Le jour du 11 septembre et le testament de Lénine

Matthieu Lebeau
12 min readJan 26, 2019

Septembre 2001. L’histoire s’époumone. D’un coup de sifflet terrible, elle sonne une fin de partie à peine en retard sur celle du millénaire. Tout vibre, tout chancelle, puis tout s’écroule. Mais quand la bille d’acier cesse de rouler et que le silence retombe, le plus étonnant, c’est que la suite est déjà là : les vingt années à venir sont écrites, même si personne ne sait les lire dans la poussière et les décombres sidérés du monde ancien. Le mardi 11 septembre, je suis à Prague, j’ai la gueule de bois, un texte à la démesure tragique des événements dans ma valise et un frère aîné en voyage à New York. En ce jour gris et métallique, tout est en place pour que ma vie se retourne comme un sac, humblement aspirée par une révolution aussi inéluctable et aveugle que celle qui s’empare du monde.

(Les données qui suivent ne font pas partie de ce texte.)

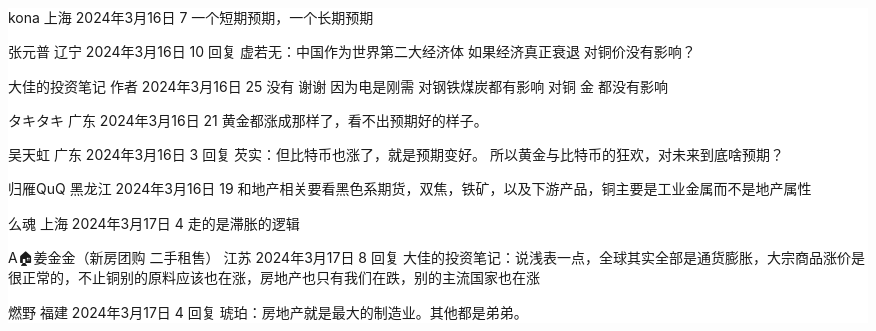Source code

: kona
上海
2024年3月16日
7
一个短期预期，一个长期预期

张元普
辽宁
2024年3月16日
10
回复 虚若无：中国作为世界第二大经济体 如果经济真正衰退 对铜价没有影响？

大佳的投资笔记
作者
2024年3月16日
25
没有 谢谢 因为电是刚需 对钢铁煤炭都有影响 对铜 金 都没有影响

タキタキ
广东
2024年3月16日
21
黄金都涨成那样了，看不出预期好的样子。

吴天虹
广东
2024年3月16日
3
回复 芡实：但比特币也涨了，就是预期变好。
所以黄金与比特币的狂欢，对未来到底啥预期？

归雁QuQ
黑龙江
2024年3月16日
19
和地产相关要看黑色系期货，双焦，铁矿，以及下游产品，铜主要是工业金属而不是地产属性

么魂
上海
2024年3月17日
4
走的是滞胀的逻辑

A🏠姜金金（新房团购 二手租售）
江苏
2024年3月17日
8
回复 大佳的投资笔记：说浅表一点，全球其实全部是通货膨胀，大宗商品涨价是很正常的，不止铜别的原料应该也在涨，房地产也只有我们在跌，别的主流国家也在涨

燃野
福建
2024年3月17日
4
回复 琥珀：房地产就是最大的制造业。其他都是弟弟。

C’est une soirée où l’été donne la main à l’automne. Quand les derniers souffles océaniques se brisent au cœur de l’Europe, certains disent que l’air est encore doux, alors que d’autres le trouvent déjà très frais. Tout est une question de point de vue. Mais la pièce ne reste jamais longtemps sur la tranche : soit le soleil revient franchement et Prague s’offre un splendide été indien jusqu’en octobre, soit il abandonne la ville à la boue, à la brume, puis aux grandes offensives sibériennes pour ne reparaître qu’à la fin de l’hiver, chaud comme le pain, ingénu comme l’enfance.

Mon 10 septembre hésite encore lui aussi, il s’étale à n’en plus finir d’une rive à l’autre de la Vltava, des brasseries populaires recroquevillées dans la chaleur bienveillante des sous-sols de Smichov, qui débitent une bière amère, à la mousse ténue, miraculeusement accompagnée de saucisses et de fromages trempés d’huile fatiguée, aux bars étudiants poisseux de la Vieille-Ville où l’on braille dans toutes les langues en buvant n’importe quoi avec de la vodka dedans. Mes souvenirs s’écrasent à raz de terre : je me rappelle les pavés humides, les planchers collants, le dessous des tables. Quand on est très saoul, on baisse la tête. Et on ne raconte que des choses bêtement vraies à ses amis. Oui, « j’arrête » la philosophie. Non, je n’enseignerai pas. Oui, je pars étudier « autre chose » à Lyon.

Si la cuite que je m’assène est d’abord un adieu très respectueux aux bancs de la Sorbonne et au cursus académique tout tracé qui m’attendait, cette révérence s’inspire aussi des coutumes locales, des outrances spectaculaires de l’âme slave et de la démesure des vastes plaines qui courent de l’Elbe au Pacifique. Je m’endors vaniteux, perché avec Gagarine, Havel et Kundera. Je me réveille cassé comme Ivan Denissovitch et Joseph K. C’est le matin du 11 septembre. Dring dring !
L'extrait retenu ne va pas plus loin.